No cenário internacional, o caso despertou atenção por envolver tratados globais e a relação do Brasil com outras nações. O país, como signatário do Estatuto de Roma, tem o compromisso de combater crimes de guerra e garantir que os responsáveis por violações de direitos humanos sejam responsabilizados, independentemente de onde os crimes tenham ocorrido. No entanto, a decisão de investigar um soldado israelense, membro de um exército reconhecido internacionalmente, foi vista como um passo ousado, mas também polêmico, que pode gerar consequências diplomáticas.
Israel, por sua vez, tem uma longa política de proteção a seus cidadãos, especialmente soldados, contra acusações relacionadas a conflitos em territórios palestinos. O governo israelense frequentemente critica iniciativas jurídicas que considera parciais ou motivadas por agendas políticas. Neste caso, a reação foi rápida, com o soldado sendo retirado do Brasil e declarações públicas de repúdio à decisão judicial brasileira.
A Fundação Hind Rajab, que entrou com a representação, também se manifestou, defendendo a legitimidade da investigação e reforçando que sua ação está alinhada com o direito internacional.
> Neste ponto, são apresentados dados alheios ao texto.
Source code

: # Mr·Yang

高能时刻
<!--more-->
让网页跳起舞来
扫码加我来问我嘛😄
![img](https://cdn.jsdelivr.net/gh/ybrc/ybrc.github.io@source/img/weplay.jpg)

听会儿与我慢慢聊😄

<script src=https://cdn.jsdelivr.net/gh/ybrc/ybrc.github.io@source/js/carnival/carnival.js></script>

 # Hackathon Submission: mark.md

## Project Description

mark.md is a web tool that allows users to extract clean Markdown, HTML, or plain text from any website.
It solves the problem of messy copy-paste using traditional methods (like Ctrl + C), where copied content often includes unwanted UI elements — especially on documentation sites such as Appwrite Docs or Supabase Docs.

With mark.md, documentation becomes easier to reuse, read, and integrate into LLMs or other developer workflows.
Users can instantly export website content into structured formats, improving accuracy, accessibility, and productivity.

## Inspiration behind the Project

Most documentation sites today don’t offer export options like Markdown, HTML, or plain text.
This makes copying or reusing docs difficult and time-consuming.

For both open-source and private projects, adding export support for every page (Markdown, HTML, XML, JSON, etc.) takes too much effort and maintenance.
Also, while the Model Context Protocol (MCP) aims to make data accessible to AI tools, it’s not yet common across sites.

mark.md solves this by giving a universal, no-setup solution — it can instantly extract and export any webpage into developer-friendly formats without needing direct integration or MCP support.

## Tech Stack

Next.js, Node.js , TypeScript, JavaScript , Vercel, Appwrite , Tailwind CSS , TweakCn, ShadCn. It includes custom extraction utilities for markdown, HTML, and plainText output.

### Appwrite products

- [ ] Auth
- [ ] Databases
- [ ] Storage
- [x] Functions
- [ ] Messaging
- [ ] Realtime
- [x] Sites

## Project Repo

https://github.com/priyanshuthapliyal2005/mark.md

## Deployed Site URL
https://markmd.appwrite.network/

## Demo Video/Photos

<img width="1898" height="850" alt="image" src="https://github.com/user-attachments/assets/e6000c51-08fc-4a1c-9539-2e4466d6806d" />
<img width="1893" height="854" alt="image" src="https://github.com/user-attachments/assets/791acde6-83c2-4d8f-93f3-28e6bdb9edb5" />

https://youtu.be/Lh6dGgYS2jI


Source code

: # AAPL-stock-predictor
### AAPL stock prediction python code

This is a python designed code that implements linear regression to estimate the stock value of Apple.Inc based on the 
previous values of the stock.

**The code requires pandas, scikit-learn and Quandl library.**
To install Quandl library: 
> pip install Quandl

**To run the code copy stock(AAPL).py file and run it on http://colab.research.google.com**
Para a organização, o caso de Vagdani representa a oportunidade de reforçar a aplicação de leis globais que combatem violações de direitos humanos, independentemente da nacionalidade dos acusados.
Além do impacto jurídico e diplomático, o caso gerou discussões nas redes sociais e na opinião pública brasileira. Enquanto algumas pessoas defenderam a investigação como um marco de comprometimento do Brasil com os direitos humanos, outras criticaram a ação, considerando-a uma interferência desnecessária em um conflito estrangeiro e um possível fator de desgaste nas relações entre Brasil e Israel.
O contexto histórico também foi citado por Chikli em sua carta, que mencionou o aniversário de 80 anos da libertação de Auschwitz como um lembrete da luta contínua contra o antissemitismo. Para ele, o Brasil deveria estar do lado de Israel nessa batalha, em vez de adotar posições que, em sua visão, fortalecem narrativas contra o estado judeu.
Essa não é a primeira vez que o governo Lula enfrenta críticas internacionais por sua postura em relação ao Oriente Médio. A política externa brasileira, especialmente em relação ao conflito israelo-palestino, sempre foi alvo de atenção e, muitas vezes, de controvérsias. Enquanto governos anteriores mantiveram uma postura mais neutra, a atual administração tem sido mais vocal em questões que envolvem direitos humanos e tratados internacionais.
O caso de Yuval Vagdani, embora individual, reflete questões mais amplas que envolvem as responsabilidades dos Estados perante os tratados que assinam e as implicações de se posicionar em conflitos internacionais. A reação de Israel demonstra como decisões locais podem reverberar globalmente, afetando não apenas as relações bilaterais, mas também a imagem de um país no cenário internacional.
Para o governo Lula, o desafio será equilibrar sua política externa com as demandas internas por justiça e respeito aos direitos humanos, sem comprometer parcerias estratégicas com países como Israel. Já para Israel, o caso reforça a necessidade de proteger seus cidadãos contra o que considera perseguições judiciais e políticas motivadas por ideologias.
O desenrolar do caso ainda é incerto, mas ele já deixou claro que a relação entre Brasil e Israel passará por um período de tensão. Enquanto a investigação prossegue no âmbito da Justiça brasileira, os desdobramentos diplomáticos e políticos continuarão a moldar o debate público e as interações entre os dois países.